A more serious case of the same thing.
Automating the analysis of lung x-rays to detect some lung disease (can't recall which). Didn't work, the models fixated on the newer images with higher resolution (input positive cases) over older lower resolution images (input negative cases). So any recent x-ray was positive, whatever the state of the lungs.
The wonders of having no means to debug the model building other than extreme care with input selection when building.
Re: Wolves.....
Back in my lectures (when computers had front-panel switches and 640K was enough for anyone) the example was tanks.
Soviet tank images were grainy black-white taken on long lenses on muddy exercises. American tank images were colourful and posed in front of the factory on a sunny blue-sky day.
The AI did a predictably bad job of classifying them.
Even today the first part of a project to make a tool for analyzing cancer images was to remove the scale ruler in all the images of malignant cases taken in hospital on follow-up visits.
overdose on their own output
That sounds like tRump and his MAGA nitwits.
Re: overdose on their own output
Actually, that may not be such a bad analogy; so an LLM feeding on its own excreta creates its very own echo poo-filled chamber.
This phenomenon needs a name
I propose Garbage Out, Garbage In (GOGI)
Re: This phenomenon needs a name
But, it takes Garbage In and produces garbage Out, which is Garbage In to Garbage Out to Garbage In to GIGOGIGOGIGOGIGOGIGOGIGOGIGOGIGOGIGOGIGOGIGOGIGOGIGOGIGOGIGOGIGOGIGOGIGOGIGOGIGOGIGOGIGOGIGOGIGOGIGOGIGOGIGOGIGOGIGOGIGOGIGOGIGOGIGOGIGOGIGGO^C^C^C
Re: This phenomenon needs a name
[1]Oozlum ?
[1] https://en.wikipedia.org/wiki/Oozlum_bird
Hang on, I think I know this one!
Doesn't it all end up with everything being pictures of crabs?
Re: Hang on, I think I know this one!
Except the crabs have 3 arms and walk forward
X-Ray Spex Needed
I've had enough of all this AI nonsense now. Please can the snake oil salesmen put their toys away so that the rest of us can get on with some real work.

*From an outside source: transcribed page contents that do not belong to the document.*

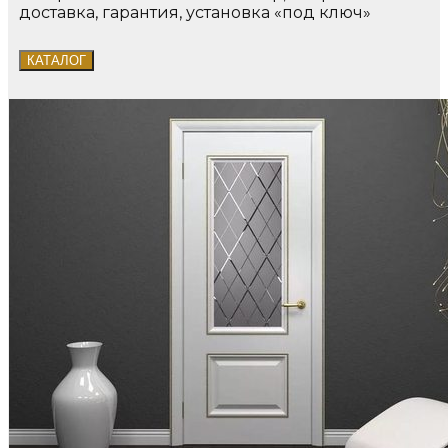
доставка, гарантия, установка «под ключ»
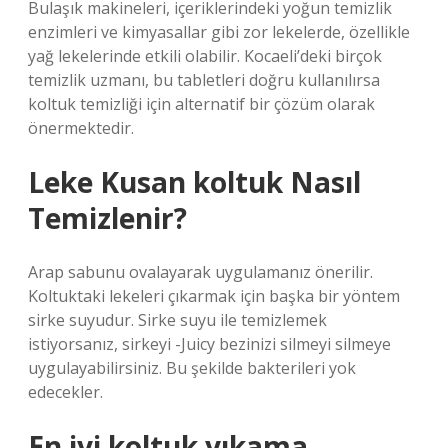
Bulaşık makineleri, içeriklerindeki yoğun temizlik
enzimleri ve kimyasallar gibi zor lekelerde, özellikle
yağ lekelerinde etkili olabilir. Kocaeli’deki birçok
temizlik uzmanı, bu tabletleri doğru kullanılırsa
koltuk temizliği için alternatif bir çözüm olarak
önermektedir.
Leke Kusan koltuk Nasıl
Temizlenir?
Arap sabunu ovalayarak uygulamanız önerilir.
Koltuktaki lekeleri çıkarmak için başka bir yöntem
sirke suyudur. Sirke suyu ile temizlemek
istiyorsanız, sirkeyi -Juicy bezinizi silmeyi silmeye
uygulayabilirsiniz. Bu şekilde bakterileri yok
edecekler.
En iyi koltuk yıkama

Or to misquote Poly Styrene "Oh AI, Up Yours!"
Well, they would say that, wouldn't they. Running scared sends them quite mad.
Would you, in an obscenely well rewarded and practically exclusive and virtually anonymous position of leading power and influence which is increasingly threatened by AIs capable of being considerably smarter than leading humans can ever be, ....and which are increasingly being recognised by an evolving smarter population as being a wiser bet for a greater intelligence feed providing a better future lead, ...... also invent and spread fantastical tales about a likely upcoming plague on machine learning models leading to their "collapse" ..... odd tendency to "hallucinate" and to descend into spewing nonsensical gibberish?
Yes, of course you would, and run the gauntlet of MRDA derision.
> Recursive training leads to nonsense, study finds.
No surprise of course. But in fact what is meant is "Recursive training leads to even more obvious nonsense, study finds." Since LLMs are nothing to do with artificial intelligence, but in practice are much better characterised as artificial stupidity.
Prediction
I predicted this in this very forum a year ago.
AI generated from AI generated crap produces crap^2.